KEY POINTS: The contribution of IV methylprednisolone to glucocorticoid toxicity is often overlooked with limited evidence supporting its use. Markedly reduced cumulative glucocorticoid dosing for remission induction therapy in AAV is safe and effective. Reduced IV methylprednisolone and radical steroid avoidance strategies have not been shown to have any significant adverse effect on outcomes. BACKGROUND: Glucocorticoids (GCs) remain integral to the management of ANCA-associated vasculitis (AAV), but are associated with significant adverse effects. Recent studies have shown reduced oral GC dosing to be safe and effective; however, data guiding the use of intravenous (IV) methylprednisolone (MTP) are limited. METHOD: A single-center retrospective cohort of patients with AAV were divided into two groups: low-dose GC (patients receiving 250 mg of IV MTP, followed by a tapering course of 30 mg of prednisolone daily) versus high-dose GC (1.5 g of IV MTP, followed by a tapering course of 40–60 mg of prednisolone daily). Primary outcomes included ESKD and mortality, and secondary outcomes included GC-related toxicity, remission, and relapse rates. This study was applied to patients with newly diagnosed AAV, including those with severe or life-threatening disease.
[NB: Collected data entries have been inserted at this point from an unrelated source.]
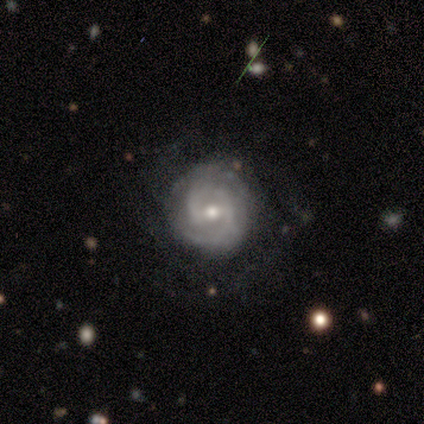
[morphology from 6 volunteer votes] This is clearly a featured or disk galaxy (100%). It is clearly not viewed edge-on (100%). Bar: likely weak (67%). Spiral arm pattern: clearly yes (100%). Spiral arm count: likely 2 (67%). Spiral winding: likely medium (67%). Central bulge: likely moderate (67%). Merging: clearly none (100%).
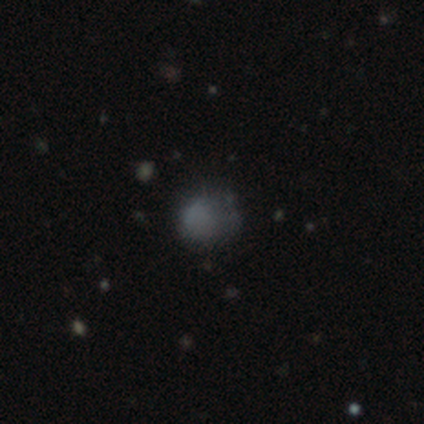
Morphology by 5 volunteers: This is clearly a smooth galaxy (80%). How rounded: likely round (75%). Merging: possibly none (50%).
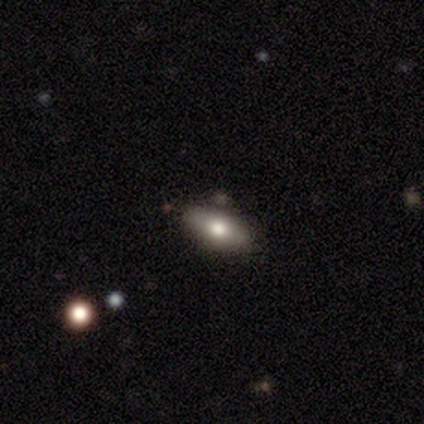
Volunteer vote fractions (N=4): Q: Smooth or featured?
A: smooth (50%); runner-up: featured or disk (25%)
Q: How rounded?
A: in between (100%)
Q: Merging?
A: none (67%); runner-up: minor disturbance (33%)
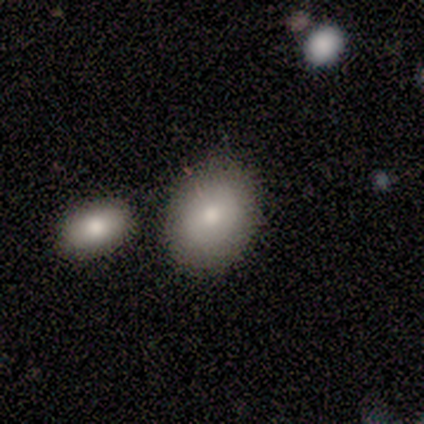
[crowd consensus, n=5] Smooth or featured? 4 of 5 (80%) said smooth. How rounded? 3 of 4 (75%) said in between. Merging? 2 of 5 (40%, tied with minor disturbance) said none.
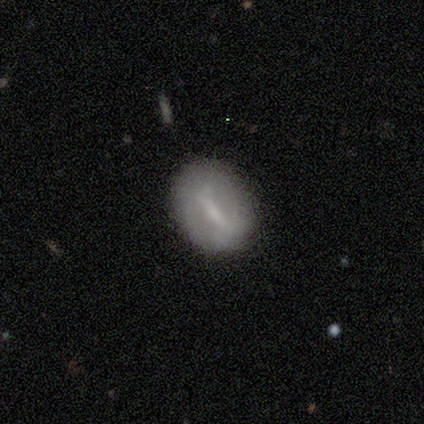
smooth_or_featured: featured or disk (p=0.60) [alt: smooth p=0.40]
disk_edge_on: no (p=1.00)
bar: strong (p=0.67) [alt: weak p=0.33]
has_spiral_arms: no (p=0.67) [alt: yes p=0.33]
bulge_size: moderate (p=0.33) [tied with: small p=0.33, none p=0.33]
merging: minor disturbance (p=0.60) [alt: none p=0.40]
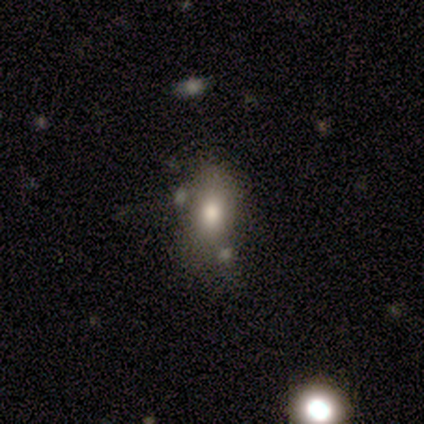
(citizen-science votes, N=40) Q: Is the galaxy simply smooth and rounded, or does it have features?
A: smooth — 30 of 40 (75%).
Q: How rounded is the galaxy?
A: in between — 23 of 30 (77%).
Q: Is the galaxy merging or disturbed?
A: none — 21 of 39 (54%).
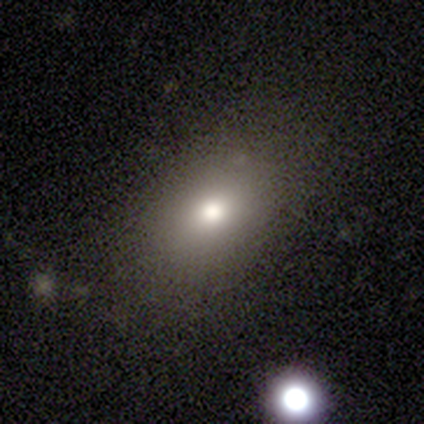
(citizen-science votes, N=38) Q: Smooth or featured?
A: smooth (61%); runner-up: star or artifact (29%)
Q: How rounded?
A: in between (70%); runner-up: round (30%)
Q: Merging?
A: none (93%); runner-up: minor disturbance (4%)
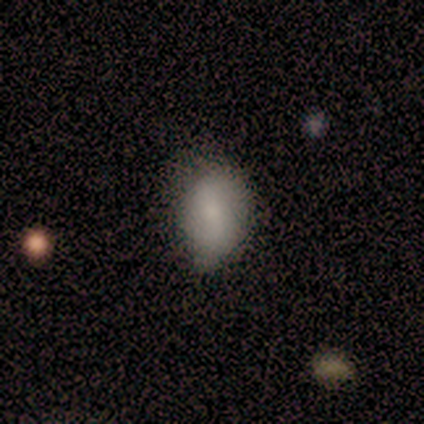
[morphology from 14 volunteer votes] smooth-or-featured: smooth: 71% | featured or disk: 21% | star or artifact: 7%
  how-rounded: in between: 80% | round: 20% | cigar-shaped: 0%
  merging: none: 46% (tied) | minor disturbance: 46% (tied) | major disturbance: 8% | merger: 0%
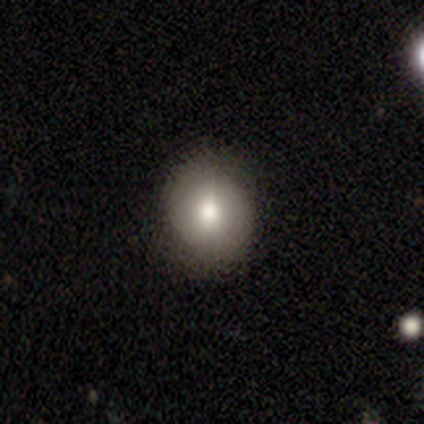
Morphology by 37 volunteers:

RESULTS: Sixty-five patients were included in the final analysis—34 in the high-dose treatment group and 31 in the low-dose treatment group. At diagnosis, more advanced renal impairment and histological disease were present in the low-dose cohort. The rate of ESKD was similar between the groups at 6 and 12 months (P = 0.22, P = 0.60, respectively). More deaths occurred in the high-dose group (26.5% versus 6.5%, P = 0.05), although this was not significant on multivariable analysis (P = 0.06). Remission rates were comparable, and there was no significant difference in relapses. Adverse events were seen in both groups, but patients in the high-dose group experienced a higher incidence of severe infections, weight gain, and steroid-induced diabetes. CONCLUSION: We demonstrate that a markedly reduced dose of IV MTP with a lower overall cumulative dose of GCs is safe and effective in the management of severe AAV disease, with no significant difference in primary outcomes.